The tension began to build inside Ezz again, forcing his heart to thump faster and his head to pound. Sharp tears of self-pity and
helpless rage began to stab him behind his eyes. He turned and blindly ran, oblivious to anything but despair. He didn’t hear the accusatory shouts of the children and the man directed at his back, didn’t even feel the thrown stones as they hit him.

He had tried to help others to help himself. He had only made things worse. He saw the face. Sneering, taunting, mocking.

Ezz ran harder.

Eventually darkness had fallen; Ezz’s pain was still unresolved. He felt like a human pressure-cooker: body of sculpted metal constraining a hot, combustible, poisonous stew.

He had been standing since dusk, lost in the shadows of Heaton Park, waiting. The lights in the flat still weren’t on; not that he had expected them to be. But he had patience because it was Sunday night and only a matter of time.

As he watched, he saw a car pull up in front of the flat and douse the headlights. A Fiesta, almost new. Ezz’s stomach lurched as he watched Noble get out, take a bag from the back seat, lock the car and enter the flat. He watched the lights going on and the curtains being drawn.

Ezz counted off five minutes in his head and stepped out of the shadows. If the ache in his head hadn’t been clouding his thought processes, he might have been able to see a trace of irony in the situation. He was back where he had started. Where his current bout of pain had been triggered. Full circle.

Heart beating, he walked along the pavement and up the path towards a hope of salvation.

Drive

The powerfully sleek automatic eased through the light Sunday morning traffic on the A1 into Northumberland, gliding like the tyres were oiled and the road was ice. Pavarotti was trilling from the Blaupunkt, the sun was shining, and two boys, young bodies brimful of pleasures, were waiting at the other end of the journey. The man sighed, allowing himself the ration of a small smile. The car throbbed with energy and the temperature-controlled interior was like a warm cocoon. He was in his own world: safe. Secure. What more could he possibly want?

The people he was going to visit weren’t friends – he didn’t have any. They were – barring his brother – the people he’d known longest and most intimately, but they were not friends.

He had been approached by the two of them while he was still at college.
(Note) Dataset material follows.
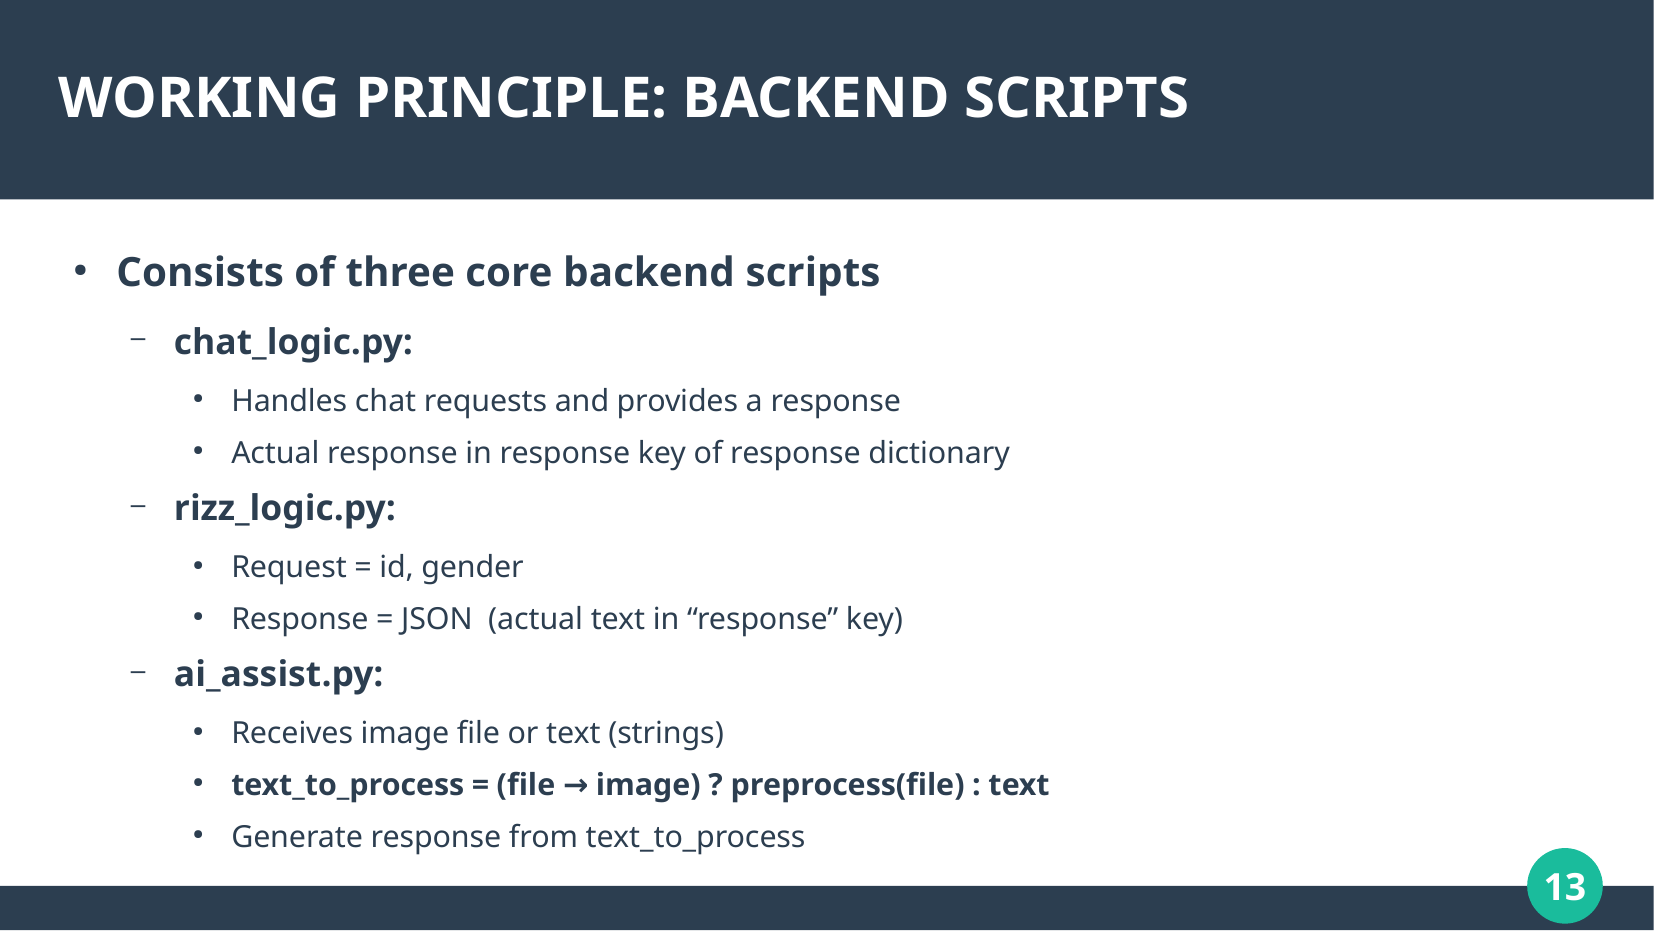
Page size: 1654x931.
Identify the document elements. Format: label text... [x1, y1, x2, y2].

list Consists of three core backend scripts chat_logic.py: Handles chat requests and provides a response Actual response in response key of response dictionary rizz_logic.py: Request = id, gender Response = JSON (actual text in “response” key) ai_assist.py: Receives image file or text (strings) text_to_process = (file → image) ? preprocess(file) : text Generate response from text_to_process [59, 243, 1595, 864]
title WORKING PRINCIPLE: BACKEND SCRIPTS [59, 37, 1595, 155]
Colin and Alan had both been misfits, their lack of social skills marking them out as lepers in the closed environment of the university. At first the man thought they just wanted to be friends, bask in the reflected glory of his popularity. Then, with a shudder of recognition, he realised that he and they were the same; all they lacked were masks. His first reaction was to panic: how could they have recognised him?
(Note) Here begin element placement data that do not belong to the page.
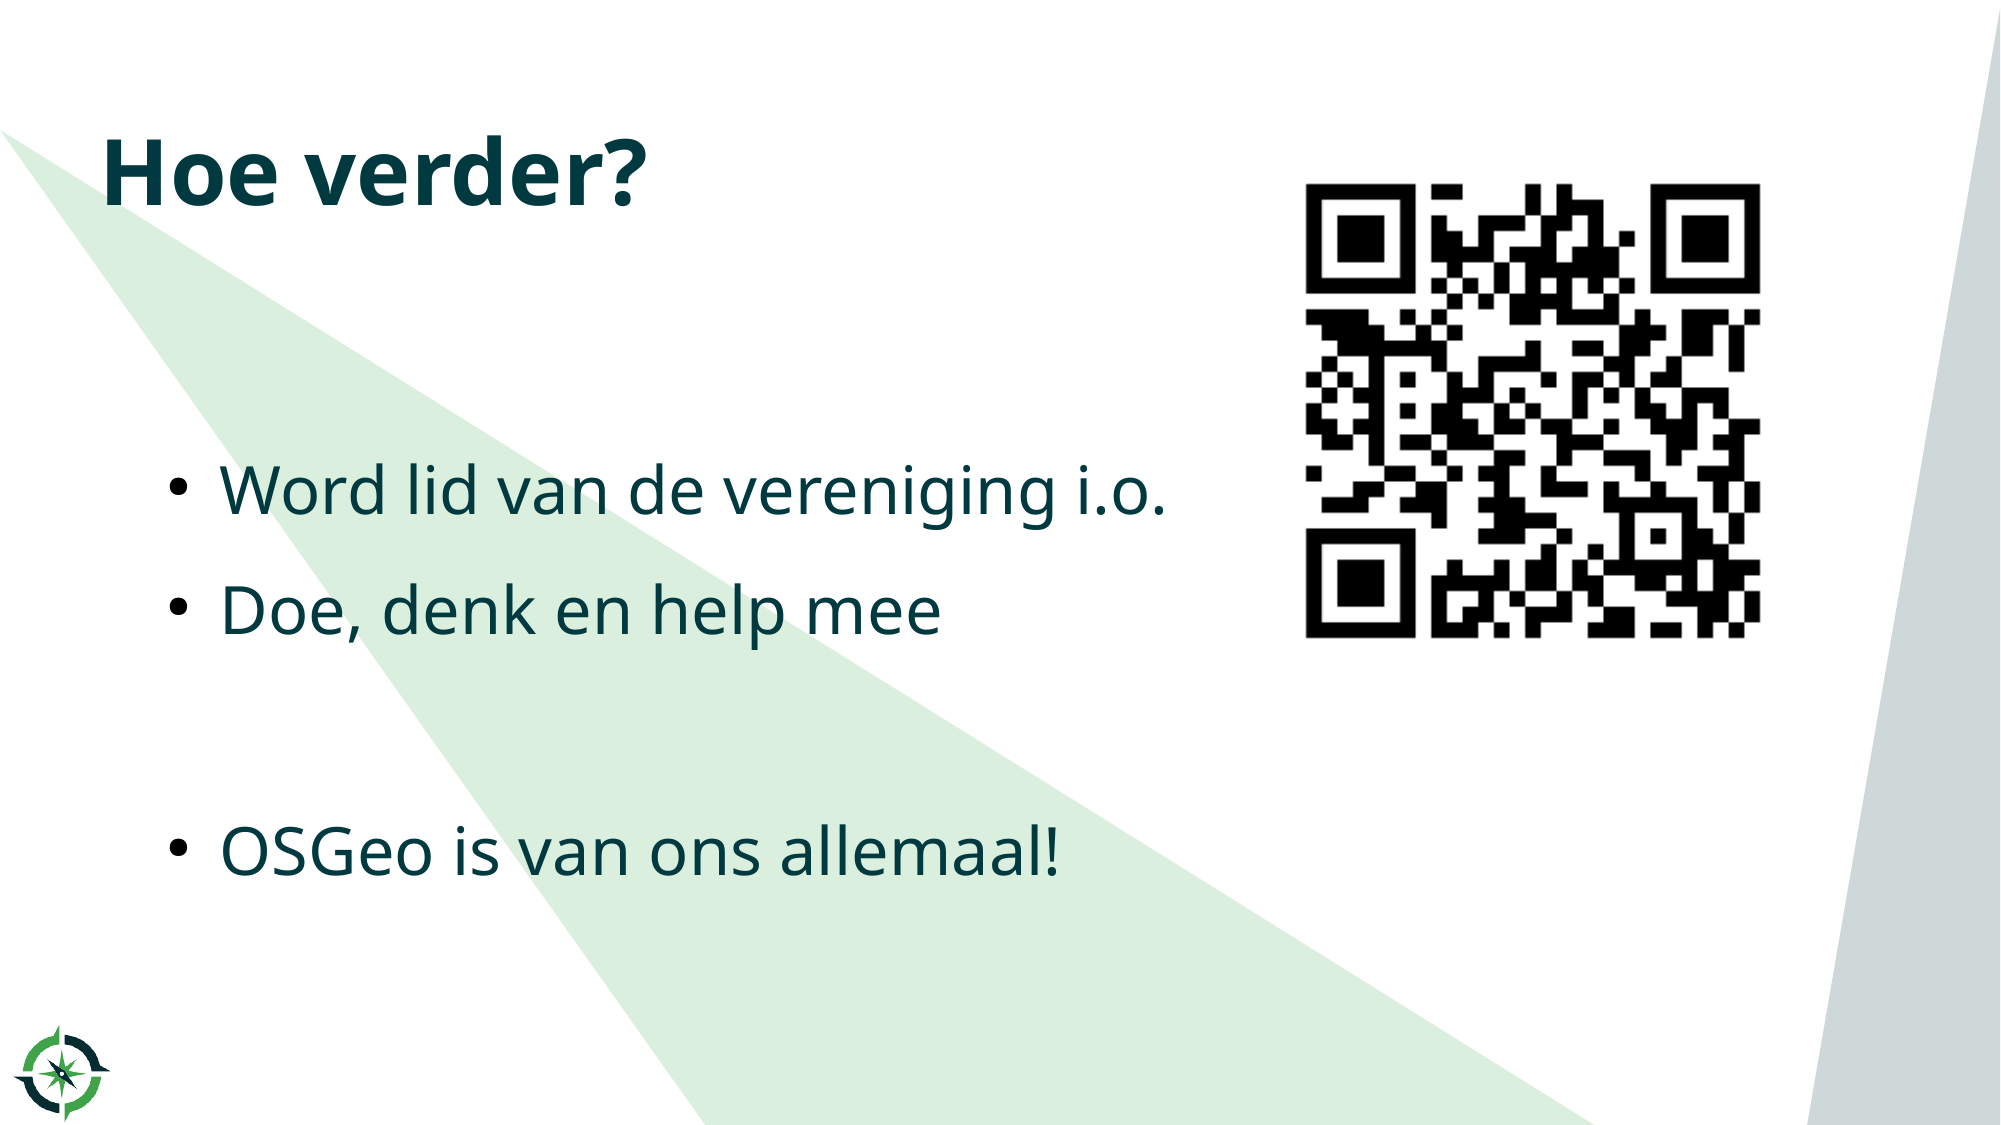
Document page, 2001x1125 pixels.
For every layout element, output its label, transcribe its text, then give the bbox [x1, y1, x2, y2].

picture [1240, 118, 1827, 705]
list Word lid van de vereniging i.o. Doe, denk en help mee OSGeo is van ons allemaal! [148, 442, 1388, 1125]
title Hoe verder? [99, 44, 1900, 233]
picture [12, 1024, 111, 1123]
He forced himself to think rationally. To turn the situation around. They were outsiders. He could teach them the skills of acceptance, of protective camouflage. He was ready to push his predilections further; perhaps this association could provide him with a way forward.

So he became their teacher, passing on all his little tricks. All the while keeping his dealings with them at arm’s length, until they were truly ready to be integrated. On their own, the three of them
swapped dark, obsessive fantasies fuelled by alcohol and pornography, the sessions usually culminated in mutual masturbation.